George Monbiot has written about the lockdown and the longer history of controls over public spaces in The Guardian, with a quote from me.
https://www.theguardian.com/commentisfree/2020/apr/22/lockdown-coronavirus-crisis-right-to-roam
I was grateful to have a long conversation with him, much of which just couldn’t be fitted into his short piece. We discussed in particular the long history of private streets, particularly those developed in the mid Victorian period by speculators and investors, with lodges and gatehouses to keep people out. There is a brief article on this topic by Sarah Blandy, ‘Gated communities in England: historical perspectives and current developments’, GeoJournal, Vol. 66, No. 1/2, Gated Communities: An Emerging Global Urban
Landscape (2006), pp. 15-26.
We also discussed the debates over public meeting places on street corners (Monbiot briefly mentions the Salvation Army in this respect – although it was more the case that the ‘Skeleton Army’ of publicans instigated the violence against them rather than the other way around), including the Socialist Democratic Federation’s battles over Dod Street Corner in Limehouse, East End of London, in the 1880s.

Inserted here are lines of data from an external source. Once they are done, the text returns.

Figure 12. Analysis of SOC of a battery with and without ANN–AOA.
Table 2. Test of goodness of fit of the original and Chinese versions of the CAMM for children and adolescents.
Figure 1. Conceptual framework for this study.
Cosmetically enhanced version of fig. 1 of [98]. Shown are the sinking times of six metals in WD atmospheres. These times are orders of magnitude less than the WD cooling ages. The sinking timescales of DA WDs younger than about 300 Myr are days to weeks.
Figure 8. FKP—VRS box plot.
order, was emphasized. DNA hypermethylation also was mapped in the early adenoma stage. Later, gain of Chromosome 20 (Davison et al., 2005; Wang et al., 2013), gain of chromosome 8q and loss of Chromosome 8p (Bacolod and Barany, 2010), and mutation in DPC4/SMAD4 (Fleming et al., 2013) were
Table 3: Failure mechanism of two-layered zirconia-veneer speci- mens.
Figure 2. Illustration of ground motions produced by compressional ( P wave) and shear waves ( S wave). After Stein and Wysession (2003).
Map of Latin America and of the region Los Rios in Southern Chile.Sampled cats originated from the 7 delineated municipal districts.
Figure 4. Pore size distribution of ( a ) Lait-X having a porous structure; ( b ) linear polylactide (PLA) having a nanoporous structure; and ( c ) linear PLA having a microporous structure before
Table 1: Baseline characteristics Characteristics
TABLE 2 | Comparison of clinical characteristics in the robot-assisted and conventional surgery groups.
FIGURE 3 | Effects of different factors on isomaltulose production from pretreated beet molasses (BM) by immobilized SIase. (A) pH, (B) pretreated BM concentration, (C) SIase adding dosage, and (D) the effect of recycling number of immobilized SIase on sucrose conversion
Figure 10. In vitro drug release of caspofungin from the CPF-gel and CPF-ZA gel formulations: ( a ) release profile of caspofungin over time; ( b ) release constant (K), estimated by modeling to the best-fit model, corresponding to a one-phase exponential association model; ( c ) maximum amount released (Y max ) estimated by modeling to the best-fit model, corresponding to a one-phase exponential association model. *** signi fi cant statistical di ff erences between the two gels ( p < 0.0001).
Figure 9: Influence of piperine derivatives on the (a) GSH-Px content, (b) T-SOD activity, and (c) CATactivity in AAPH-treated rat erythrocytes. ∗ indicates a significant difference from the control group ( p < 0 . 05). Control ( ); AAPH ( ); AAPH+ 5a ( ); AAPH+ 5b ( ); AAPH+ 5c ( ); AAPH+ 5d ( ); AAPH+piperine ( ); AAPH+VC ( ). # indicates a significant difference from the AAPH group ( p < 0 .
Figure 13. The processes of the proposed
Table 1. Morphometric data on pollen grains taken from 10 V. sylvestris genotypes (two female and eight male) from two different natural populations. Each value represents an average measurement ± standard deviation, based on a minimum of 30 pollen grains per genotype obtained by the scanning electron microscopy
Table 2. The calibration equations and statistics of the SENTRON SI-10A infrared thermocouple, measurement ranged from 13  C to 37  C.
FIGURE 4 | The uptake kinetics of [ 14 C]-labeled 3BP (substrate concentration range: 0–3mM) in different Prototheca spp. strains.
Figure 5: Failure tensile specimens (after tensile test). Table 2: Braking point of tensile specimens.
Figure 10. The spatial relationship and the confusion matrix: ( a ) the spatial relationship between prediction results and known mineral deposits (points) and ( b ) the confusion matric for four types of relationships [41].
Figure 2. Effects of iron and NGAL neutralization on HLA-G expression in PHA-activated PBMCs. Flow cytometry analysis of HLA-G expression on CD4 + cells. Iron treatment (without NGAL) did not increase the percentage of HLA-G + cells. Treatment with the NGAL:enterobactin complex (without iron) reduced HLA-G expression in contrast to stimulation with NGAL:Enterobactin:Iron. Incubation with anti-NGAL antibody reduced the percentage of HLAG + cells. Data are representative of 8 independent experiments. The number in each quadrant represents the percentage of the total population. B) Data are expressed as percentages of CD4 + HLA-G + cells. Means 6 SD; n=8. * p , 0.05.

See also Constance Bantman, ‘Anarchists, authorities and the battle for public space, 1880-1914’, in Sarah Pickard, ed., Anti-Social Behaviour in Britain: Victorian and Contemporary Perspectives (Palgrave, 2016) for similar issues regarding the anarchists.
We also discussed more recent and contemporary lockdowns on public space, notably the Cutteslowe Walls and other divisions between council and private housing, and playgrounds in new developments that children in social housing were prohibited from using.